*Text segment:*
....
Over the summer, Hochul at times held an 18-point lead over Zeldin, according to FiveThirtyEight’s polling average. Now, a little more than a week out from Election Day, Hochul’s lead is 6.9 points — still making her a frontrunner but close enough to cause some alarm among Democrats.

“When you consider that there’s a 2 million-plus Democratic registration edge, it shouldn’t be close at all,” Hank Sheinkopf, a longtime Democratic strategist based in New York, told ABC News.

Hochul’s spent a large part of her campaign casting Zeldin as an acolyte of former President Donald Trump and criticizing him for his stance on abortion. Zeldin praised the Supreme Court ruling overturning Roe v. Wade as a victory, and once voted in favor of a 20-week ban on abortion. Heading into the general election, he’s tried to shift to a more moderate stance, telling voters he wouldn’t change the state’s abortion laws.
....
*Data extract:*
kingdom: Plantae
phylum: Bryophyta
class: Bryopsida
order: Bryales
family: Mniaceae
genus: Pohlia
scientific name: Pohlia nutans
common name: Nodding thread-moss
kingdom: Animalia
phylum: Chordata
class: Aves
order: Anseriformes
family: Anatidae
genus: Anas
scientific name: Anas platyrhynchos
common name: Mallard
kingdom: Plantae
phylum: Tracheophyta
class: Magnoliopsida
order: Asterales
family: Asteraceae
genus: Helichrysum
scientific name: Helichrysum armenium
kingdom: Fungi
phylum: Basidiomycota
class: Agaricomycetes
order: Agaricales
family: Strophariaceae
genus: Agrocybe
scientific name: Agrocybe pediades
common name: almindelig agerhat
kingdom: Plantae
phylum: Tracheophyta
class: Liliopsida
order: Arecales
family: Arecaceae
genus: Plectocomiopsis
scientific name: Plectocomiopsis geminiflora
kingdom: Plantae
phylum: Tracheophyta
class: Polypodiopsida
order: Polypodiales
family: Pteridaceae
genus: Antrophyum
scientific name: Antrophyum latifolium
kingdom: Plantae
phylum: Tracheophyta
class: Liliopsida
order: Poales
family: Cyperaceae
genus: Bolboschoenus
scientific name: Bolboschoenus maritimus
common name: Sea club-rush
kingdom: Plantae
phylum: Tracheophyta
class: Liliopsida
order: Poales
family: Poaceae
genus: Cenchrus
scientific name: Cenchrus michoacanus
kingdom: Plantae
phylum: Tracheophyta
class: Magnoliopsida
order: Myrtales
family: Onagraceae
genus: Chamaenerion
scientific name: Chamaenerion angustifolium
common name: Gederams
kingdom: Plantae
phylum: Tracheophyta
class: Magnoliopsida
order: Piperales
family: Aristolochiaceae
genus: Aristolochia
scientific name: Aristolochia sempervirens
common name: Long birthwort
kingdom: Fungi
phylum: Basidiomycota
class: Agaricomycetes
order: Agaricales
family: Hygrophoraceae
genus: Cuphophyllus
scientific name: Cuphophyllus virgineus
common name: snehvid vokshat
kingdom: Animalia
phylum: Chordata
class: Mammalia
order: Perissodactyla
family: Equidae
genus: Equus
....
*Activity list:*
1. Rewrite the paragraph of the passage on the New York governor's race that begins "Hochul’s spent a large part" as a bulleted list, keeping its main facts.
2. Answer these questions from the passage on the New York governor's race:
(a) What is Hochul's lead a little more than a week out from Election Day?
(b) How large is the Democratic registration edge that Hank Sheinkopf cites?
(c) Which court ruling did Zeldin praise as a victory?
3. Reproduce the part of the passage on the New York governor's race starting with "Over the summer, Hochul" and going on through "alarm among Democrats.".

*Responses by item number:*
1.
- Hochul has spent much of her campaign casting Zeldin as an acolyte of former President Donald Trump.
- She has also criticized him for his stance on abortion.
- Zeldin praised the Supreme Court ruling overturning Roe v. Wade as a victory.
- He once voted in favor of a 20-week ban on abortion.
- Heading into the general election, he has tried to shift to a more moderate stance, telling voters he would not change the state's abortion laws.

2.
(a) 6.9 points
(b) 2 million-plus
(c) The Supreme Court ruling overturning Roe v. Wade

3.
Over the summer, Hochul at times held an 18-point lead over Zeldin, according to FiveThirtyEight’s polling average. Now, a little more than a week out from Election Day, Hochul’s lead is 6.9 points — still making her a frontrunner but close enough to cause some alarm among Democrats.